My local newspaper carries 43 daily comic strips of which two are ones that I MUST read every day:
– For Better or For Worse by Lynn Johnston. I have followed this strip almost from the beginning and have watched the Patterson kids grow up as I watched my own family grow. I was heartbroken when Farley died saving the youngest child, April. When Elly’s mother, Marian, died I had to reach for a handkerchief at the way her father, Jim, handled the loss. I only hope I do half as well when (if) I’m in that situation. I’m one of the few, I guess, still hoping that Elizabeth will dump her current boyfriend, Paul, and marry her childhood sweetheart, Anthony, before the strip reportedly ends next year.

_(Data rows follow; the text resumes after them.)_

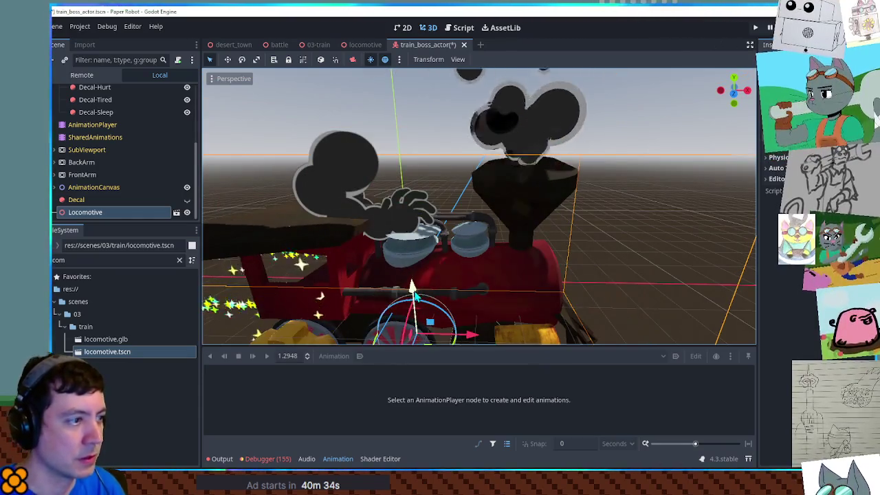
pyautogui.press('KP_7')
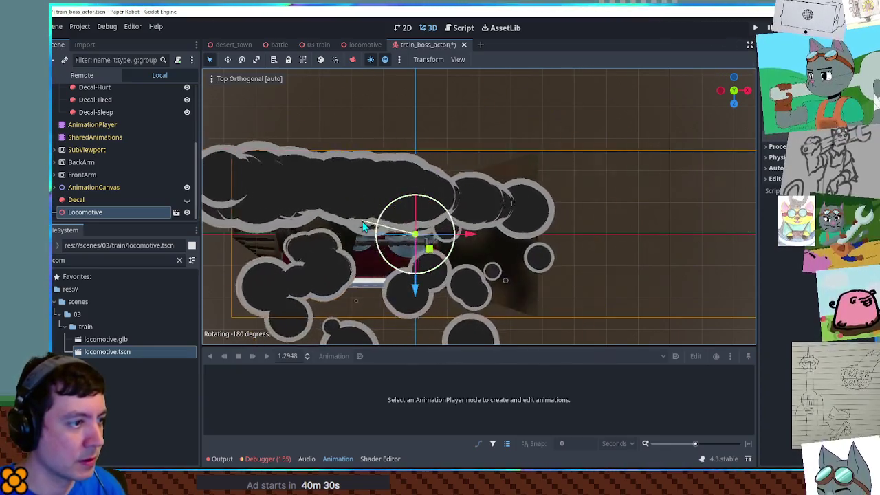
pyautogui.press('KP_1')
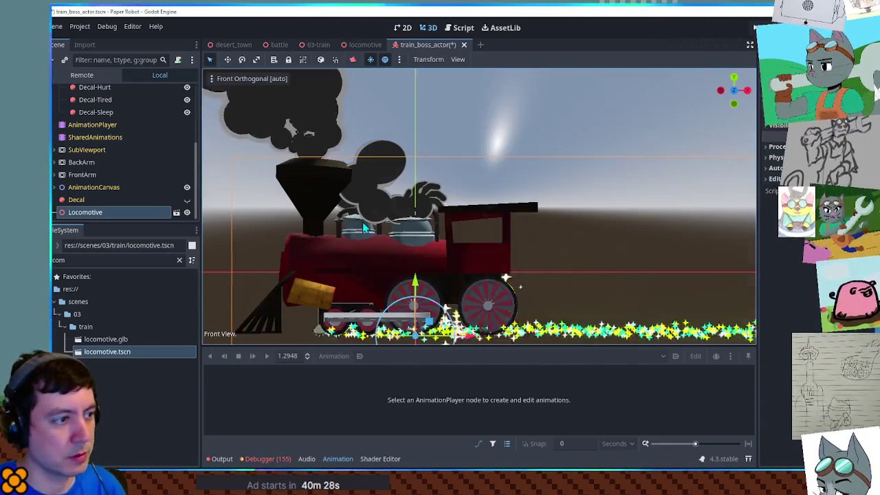
# Orbit around the locomotive, undo an accidental move, and select the Locomotive node
pyautogui.moveTo(404, 169)
pyautogui.mouseDown()
pyautogui.moveTo(253, 199)
pyautogui.moveTo(674, 196)
pyautogui.moveTo(338, 196)
pyautogui.moveTo(424, 198)
pyautogui.mouseUp()
pyautogui.moveTo(448, 298)
pyautogui.mouseDown()
pyautogui.moveTo(480, 335)
pyautogui.moveTo(507, 345)
pyautogui.mouseUp()
pyautogui.press('ctrl+z')
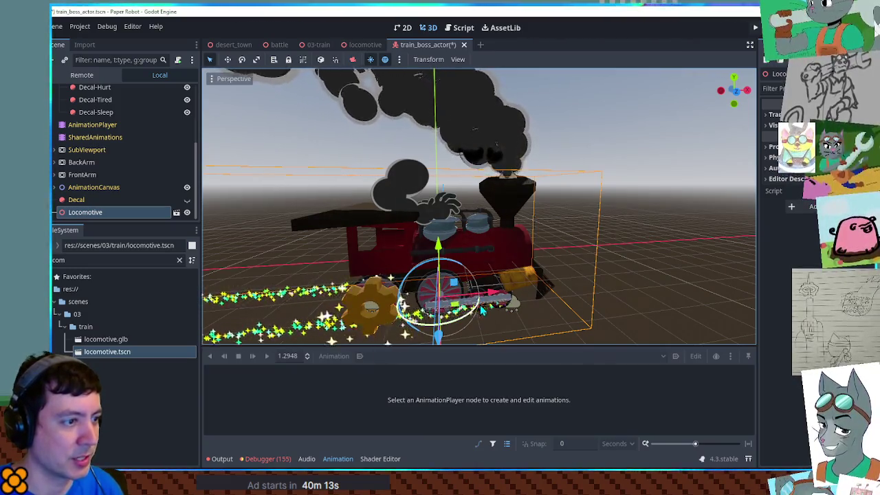
pyautogui.moveTo(476, 313)
pyautogui.mouseDown()
pyautogui.moveTo(510, 240)
pyautogui.moveTo(387, 231)
pyautogui.mouseUp()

– Funky Winkerbean by Tom Batiuk. This strip has dealt with so many issues over the last twenty-five years, I’d be hard pressed to recount them all. But any strip where the lead character is a recovering alcoholic; where one character was awarded a violin music scholarship only to lose her right arm in a traffic accident on graduation night can not be a bad one. It’s a strip where my favorite character was pregnant while she was in high school and gave birth to a son who she put up for adoption (but what she doesn’t know, and the long time readers do, is that her infant son was adopted by the principal of the high school where her husband teaches and that her son is now a senior in her husband’s English class).
No, Grandma, I don’t watch the soaps on TV like you did. They haven’t snared me the way they trapped you. But Paul is the wrong man for Elizabeth and I wonder if Darin will ever know that his birth mother’s cancer has returned with a vengeance and that he has a sister named Summer.
I suddenly have the feeling that my Grandmother is looking down on me and laughing and for the life of me I can’t imagine why.